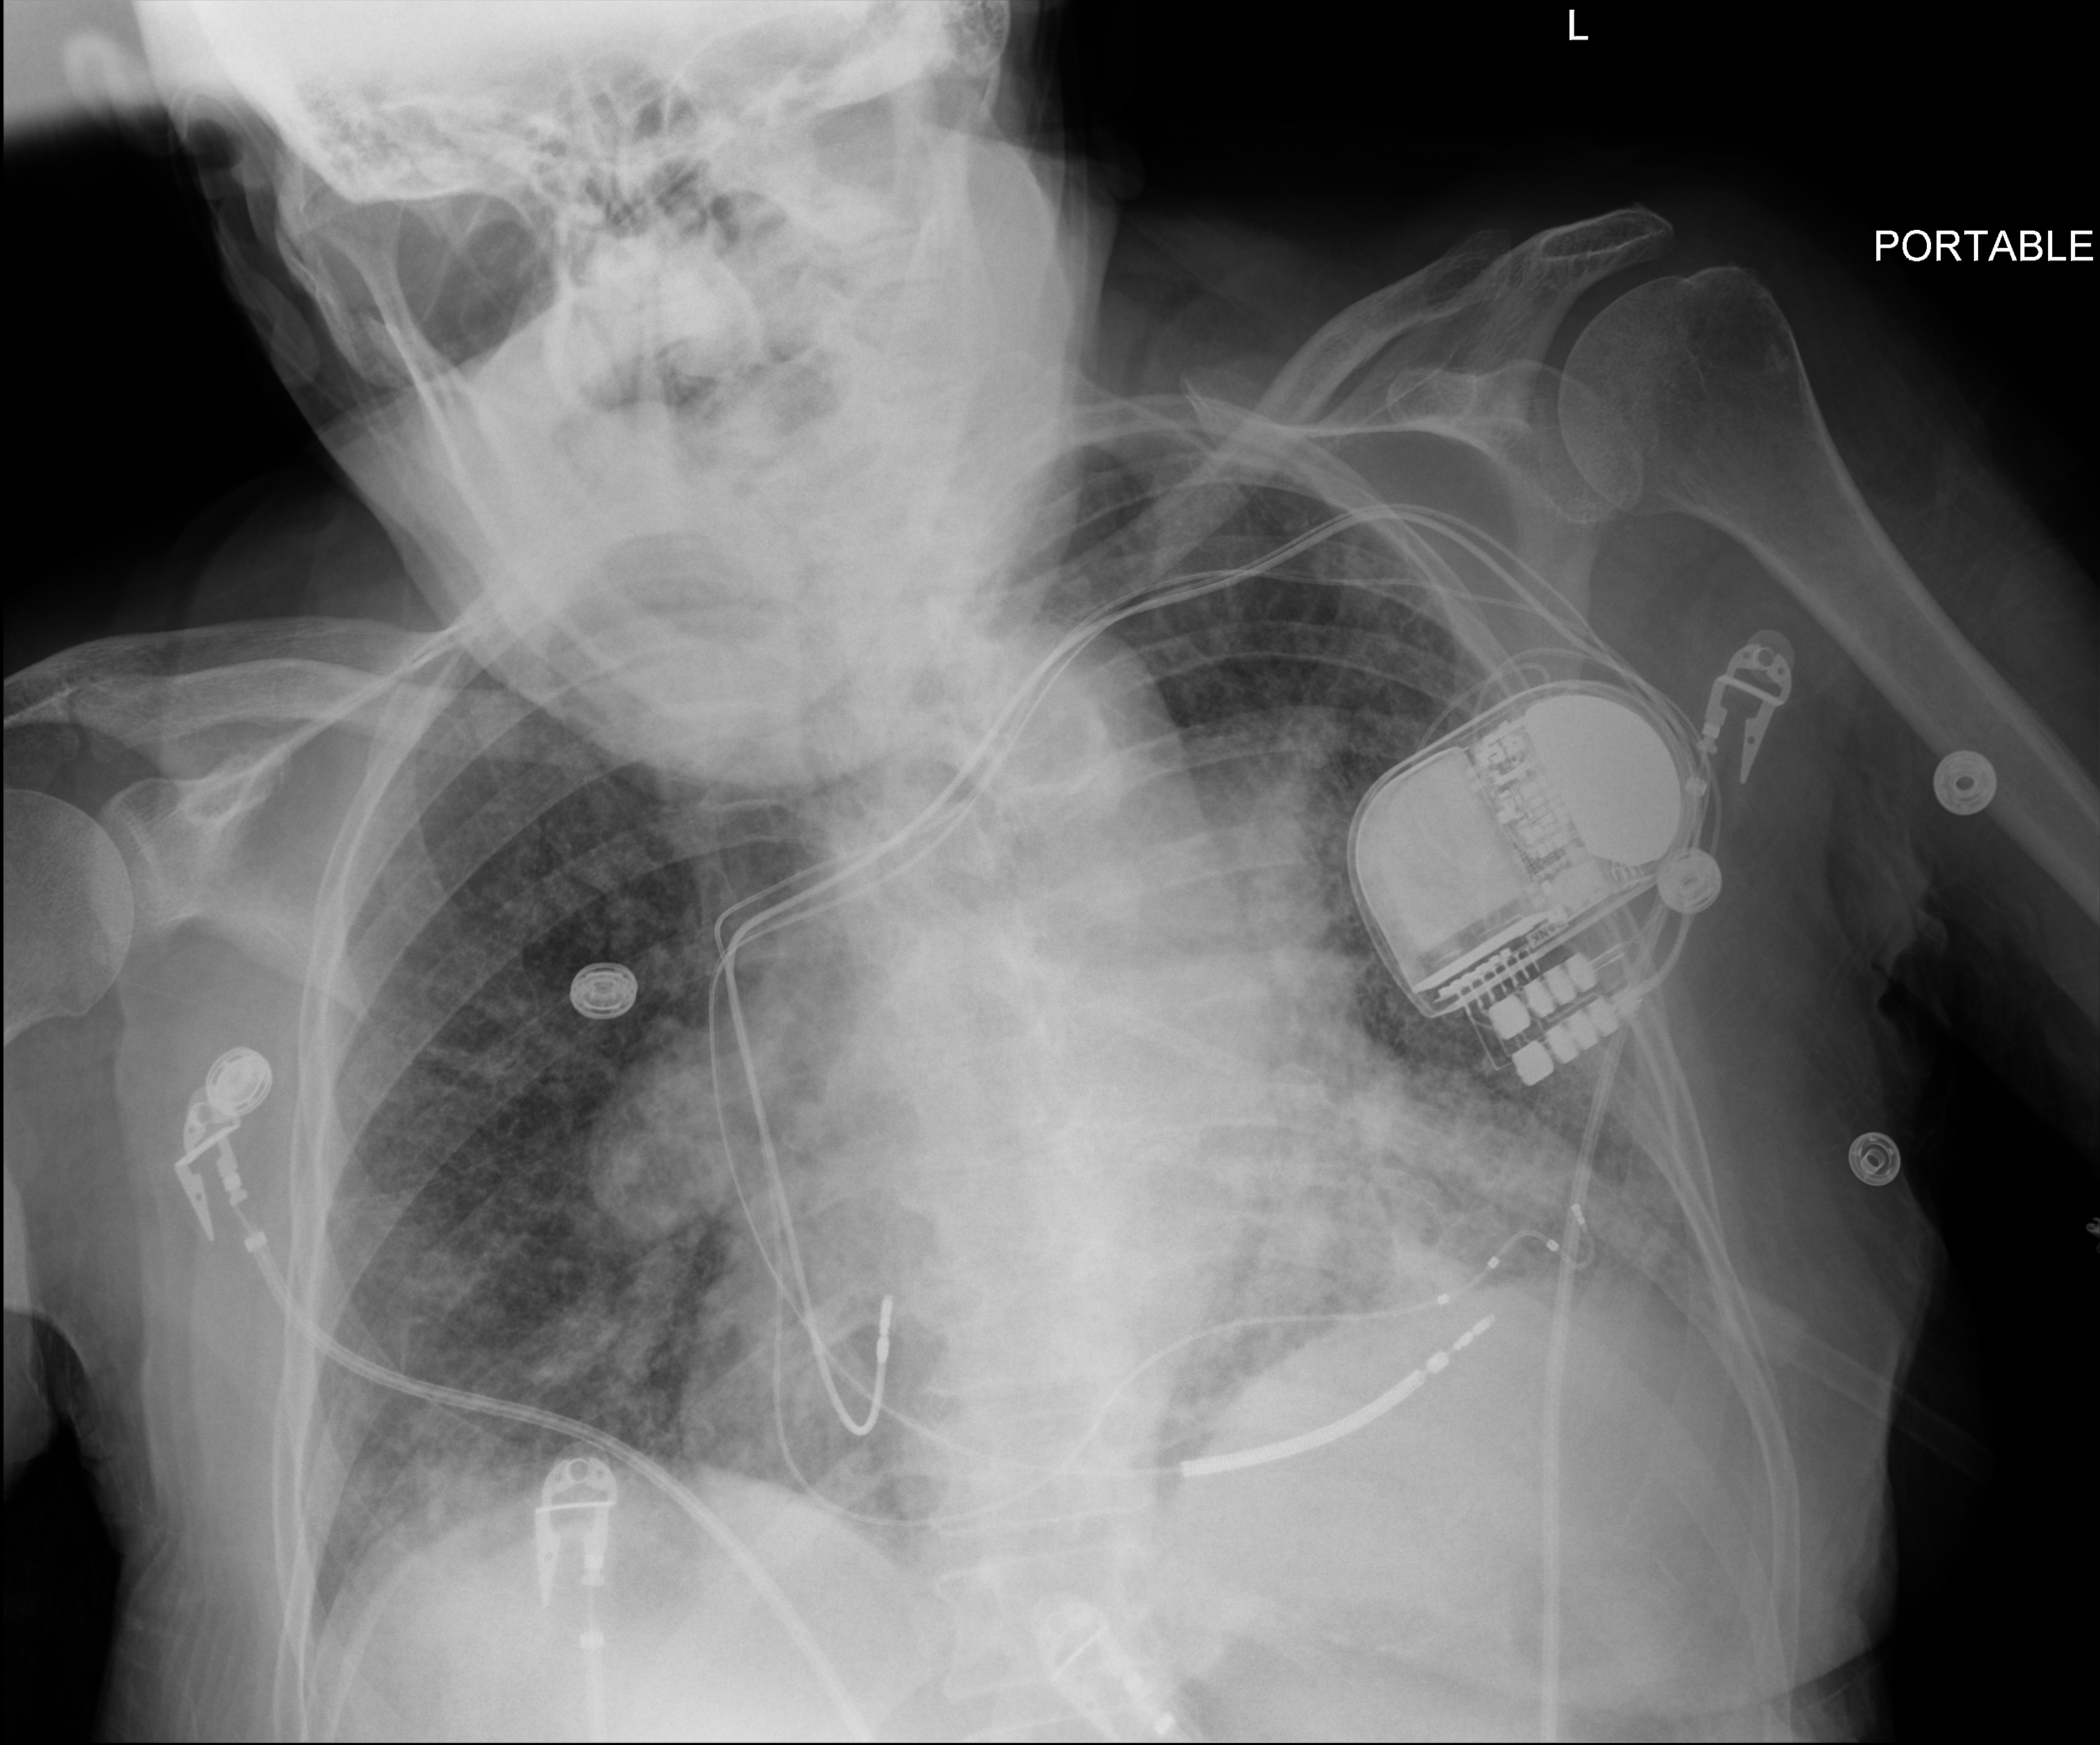
Chest X-ray (portable), anteroposterior (AP) projection. Female patient hospitalised with COVID-19, age 60–74 years.
Hospital-stay facts (about this admission, not read from this image; timing relative to this image not recorded):
- length of hospital stay: 6 days
- mechanically ventilated during this hospital stay: no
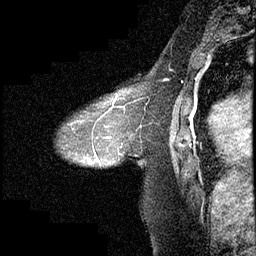
Breast MRI (dynamic contrast-enhanced), one sagittal slice. Position 137 of 232 along the scan axis. Dynamic contrast-enhanced study with each time point stored as its own series, time point 2 of 4 at this slice position (early post-contrast, ordered by acquisition time). 1.5 T. TE 4.2 ms, TR 6.7 ms. 3 mm slice thickness. 256 × 256 image matrix, field of view 200 × 200 mm. Female patient, age 63 years. Case-level facts recorded for this patient, not image findings: setting: breast cancer imaged before/during neoadjuvant chemotherapy; receptor status: triple-negative.
Structures marked on this image (semi-automatic segmentation, software-assisted and operator-edited):
- analysis volume of interest (the breast-tissue region the enhancement analysis was run in; not a lesion): bounding box <57,90,140,168> (left, top, right, bottom; pixels)
- tumour enhancement mask (voxels above the 70 % enhancement threshold inside the analysis volume of interest): <92,93,130,163>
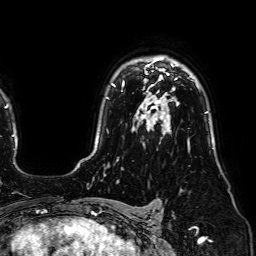
Breast MRI (dynamic contrast-enhanced), one axial slice; position 52 of 64 along the scan axis; cropped to one breast; dynamic contrast-enhanced series, time point 2 of 7 at this slice position (early post-contrast); 1.5 T; TE 2.6 ms, TR 5.2 ms; 2.5 mm slice thickness; 256 × 256 image matrix. Female patient.
Structures marked on this image (semi-automatic segmentation, software-assisted and operator-edited):
- enhancing-tissue mask used for the functional tumour volume (all voxels passing the contrast-enhancement thresholds inside the analysis volume; usually the tumour): bounding box <114,64,163,86> (left, top, right, bottom; pixels)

▸ **Goal of the exercise**
Output all of the records exactly as they appear above, but not the pictures.

▸ **Result**
Chest X-ray (portable), anteroposterior (AP) projection. Female patient hospitalised with COVID-19, age 60–74 years.
Hospital-stay facts (about this admission, not read from this image; timing relative to this image not recorded):
- length of hospital stay: 6 days
- mechanically ventilated during this hospital stay: no
Breast MRI (dynamic contrast-enhanced), one sagittal slice. Position 137 of 232 along the scan axis. Dynamic contrast-enhanced study with each time point stored as its own series, time point 2 of 4 at this slice position (early post-contrast, ordered by acquisition time). 1.5 T. TE 4.2 ms, TR 6.7 ms. 3 mm slice thickness. 256 × 256 image matrix, field of view 200 × 200 mm. Female patient, age 63 years. Case-level facts recorded for this patient, not image findings: setting: breast cancer imaged before/during neoadjuvant chemotherapy; receptor status: triple-negative.
Structures marked on this image (semi-automatic segmentation, software-assisted and operator-edited):
- analysis volume of interest (the breast-tissue region the enhancement analysis was run in; not a lesion): bounding box <57,90,140,168> (left, top, right, bottom; pixels)
- tumour enhancement mask (voxels above the 70 % enhancement threshold inside the analysis volume of interest): <92,93,130,163>
Breast MRI (dynamic contrast-enhanced), one axial slice; position 52 of 64 along the scan axis; cropped to one breast; dynamic contrast-enhanced series, time point 2 of 7 at this slice position (early post-contrast); 1.5 T; TE 2.6 ms, TR 5.2 ms; 2.5 mm slice thickness; 256 × 256 image matrix. Female patient.
Structures marked on this image (semi-automatic segmentation, software-assisted and operator-edited):
- enhancing-tissue mask used for the functional tumour volume (all voxels passing the contrast-enhancement thresholds inside the analysis volume; usually the tumour): bounding box <114,64,163,86> (left, top, right, bottom; pixels)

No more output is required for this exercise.